Similar trends were observed in the credit performance of Moody’s universe of 9,836 project finance bank loans through 2020. Defaults in 2020 were consistent with the average annual number of defaults during the period 1983-2020. Average cumulative default rates improved across the board for most industries and regions, with the major exception being the oil and gas sector, which experienced stress as a result of relatively low commodity prices. Project finance bank loan defaults in 2020 were concentrated in North American power, oil and gas projects.

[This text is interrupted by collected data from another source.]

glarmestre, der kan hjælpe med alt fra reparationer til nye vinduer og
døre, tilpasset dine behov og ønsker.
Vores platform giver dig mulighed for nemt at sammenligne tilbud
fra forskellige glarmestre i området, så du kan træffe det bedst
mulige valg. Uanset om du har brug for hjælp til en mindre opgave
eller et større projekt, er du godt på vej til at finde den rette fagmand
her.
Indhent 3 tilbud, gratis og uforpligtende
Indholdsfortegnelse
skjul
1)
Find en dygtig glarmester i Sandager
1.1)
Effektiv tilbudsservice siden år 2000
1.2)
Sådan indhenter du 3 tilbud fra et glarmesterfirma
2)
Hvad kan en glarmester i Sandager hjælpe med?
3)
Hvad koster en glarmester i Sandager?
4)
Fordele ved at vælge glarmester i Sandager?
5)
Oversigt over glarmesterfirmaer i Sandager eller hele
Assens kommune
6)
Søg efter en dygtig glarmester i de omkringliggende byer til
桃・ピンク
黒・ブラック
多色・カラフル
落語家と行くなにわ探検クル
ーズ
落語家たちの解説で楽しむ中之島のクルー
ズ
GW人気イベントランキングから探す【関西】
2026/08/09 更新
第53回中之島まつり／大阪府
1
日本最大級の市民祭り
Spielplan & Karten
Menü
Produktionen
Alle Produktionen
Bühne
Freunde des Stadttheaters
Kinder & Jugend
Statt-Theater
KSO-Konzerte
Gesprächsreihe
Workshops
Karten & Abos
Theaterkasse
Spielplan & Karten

On average, the infrastructure sector has experienced historically lower cumulative default rates and average credit losses than total rated non-financial corporate issuers, as shown in the exhibit below. The divergence in default rates highlights the resilience of the total infrastructure sector even during the pandemic. In general, the pandemic has not led to a material surge in defaults in the infrastructure sector.
Exhibit: Infrastructure securities and project finance bank loans experience on average lower credit losses than nonfinancial companies – 1983-2020
Note: Cumulative loss rates for the rated universes: total infrastructure, corporate infrastructure and project finance and non-financial corporates are calculated based on Moody's definition of default.
Regarding recovery rates, relevant data is still limited for 2020. However, reported average ultimate recoveries included in our data set of unrated project finance bank loans remained stable at 76.8% (Moody’s) for the period 1983-2020. Overall, ultimate recovery rates for project finance bank loans are similar to those for senior secured corporate bank loans and overall corporate bank loans. The average ultimate recovery rate in 2020 was 100% for the project finance bank loan data set, based on a limited number of observations. By comparison, average ultimate recoveries on corporate defaulted debt in 2020 were worse than the historical average.
Recovery rates for corporate debt tend to be higher when default rates fall, and economic conditions improve. Recoveries improved for non-financial companies in 2021 as defaults declined sharply and the economic outlook improved.
Looking ahead, our global default outlook for 2022 will continue to depend on the pace of economic growth, inflation and its impact on central bank monetary policy, and pandemic management. Although we are moving out of the pandemic, evolving geopolitical risks cloud the global default outlook following Russia's invasion of Ukraine. Credit risk is being transmitted through three main channels: commodity price shocks, financial disruption and market volatility, and the potential for broader security challenges.
Total infrastructure securities include rated corporate infrastructure and project finance securities plus US municipal infrastructure securities. Corporate infrastructure and project finance securities includes securities issued by either rated corporate infrastructure issuers or rated project finance entities. Non-financial corporate issuers is the benchmark comparison data set of rated global non-financial companies. Rated corporate infrastructure securities are included in this benchmark, while rated project finance entities are excluded.
Ultimate recoveries refer to the settlement value creditors received when the default was resolved.